NOTE: This article has been submitted to the Shenzhen Daily for their consideration to be published as an opinion piece.
As I walk around Shenzhen, I often see the elevated highways and expressways that dot the landscape, indicating the rapid rate of development that has underpinned Shenzhen’s success. The enormous blocks of concrete and metal stand stark against the green forests and parks and the blues of the Pearl River Delta.
However, there are also incidents of roads that remain untouched for years around the city. No work has been done, with scaffolding slowly rusting under around these abandoned projects. One example that I see on a regular basis is Meikou 2nd Road. It appears to have started its construction, but the access roads from Nantou Expressway have never finished. The elevated roads and tall struts remain high in the sky as indicators of a project stalled.
With that in mind, it made me wonder about what could be done with these things. The sheer volume of concrete and metal that is used for elevated roads, railway lines, subways and pathways provides a unique palatte for societal art.
That gave me an idea.
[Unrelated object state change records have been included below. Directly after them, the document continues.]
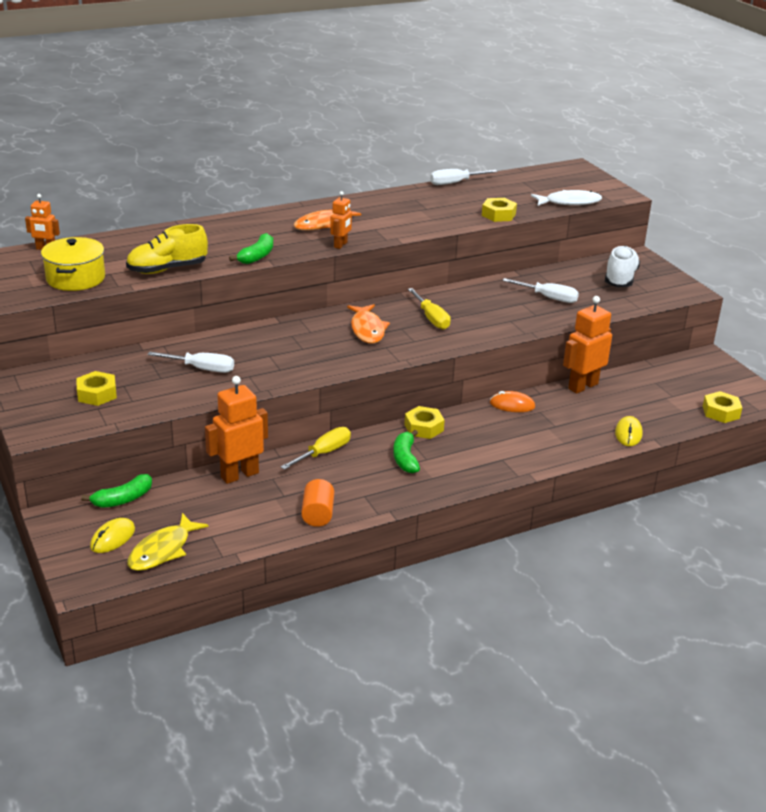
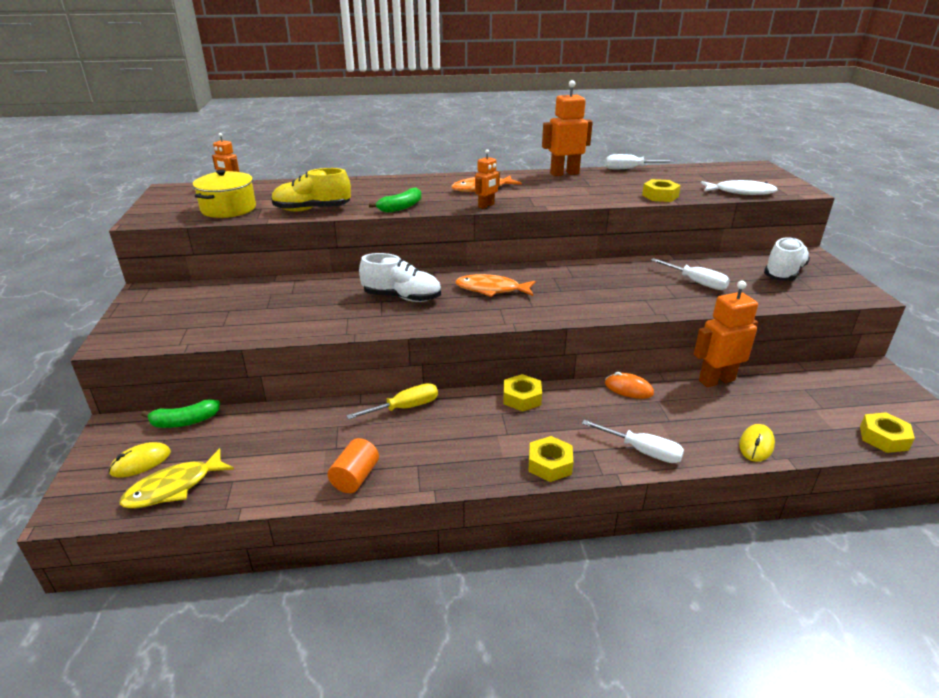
camera: 20 degrees right, 0 degrees up
(97, 394) = (198, 314): yellow nut -> yellow nut (550, 464)
(201, 369) = (309, 305): white screwdriver -> white screwdriver (641, 451)
(239, 475) = (308, 416): orange robot -> orange robot (564, 173)
(287, 349) = (402, 297): none -> white shoe
(367, 329) = (491, 289): orange fish -> orange fish turned 90 degrees clockwise
(405, 458) = (484, 429): green banana -> none
(431, 318) = (562, 287): yellow screwdriver -> none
With some of these struts already crawling with vines, I felt that these blank urban canvases would be a wonderful opportunity for the largest public art competition in the world. There must be millions of square metres of concrete and metal for people to paint on, turning dull grey and boring white into a cavalcade of colors that speak to what Shenzhen really is.
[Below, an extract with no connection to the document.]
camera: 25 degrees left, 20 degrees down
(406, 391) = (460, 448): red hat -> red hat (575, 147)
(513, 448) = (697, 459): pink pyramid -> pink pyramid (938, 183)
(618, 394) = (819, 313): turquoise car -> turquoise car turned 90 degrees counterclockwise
If a broad approach was taken to this, every district and sub-district would be able to open up different areas to different themes. A perfect example would be all the bridges leading to Shenzhen Bao’an International Airport. It would be fantastic to see them painted in a consistent color and theme, rather than the stark grey that currently exists.
On a similar note, the spaghetti junctions of the Bulong-Nanping expressways north of the Tanglang mountain passways would make for an intriguing artwork for an enterprising group of artists. While few would ever appreciate it, the opportunity to properly protect these roadways would be amazing.
Another benefit is that it would truly incorporate the entire community. Roads and paths near local schools could include primary school designs, much like the mural at Bao’an Primary School. Universities could show off their abilities while local employers would be able to satisfy their social values by introducing community art projects. Different areas would develop different themes, while border bridges could be the result of cross-district collaboration.
The diverse collection of artworks would make for one of the most long-term art projects in the country. I would suspect that such a project would take anywhere from 15 to 20 years to complete, with the maintenance requiring plenty of staff and new art being introduced every year.
What are your thoughts about such a unique project?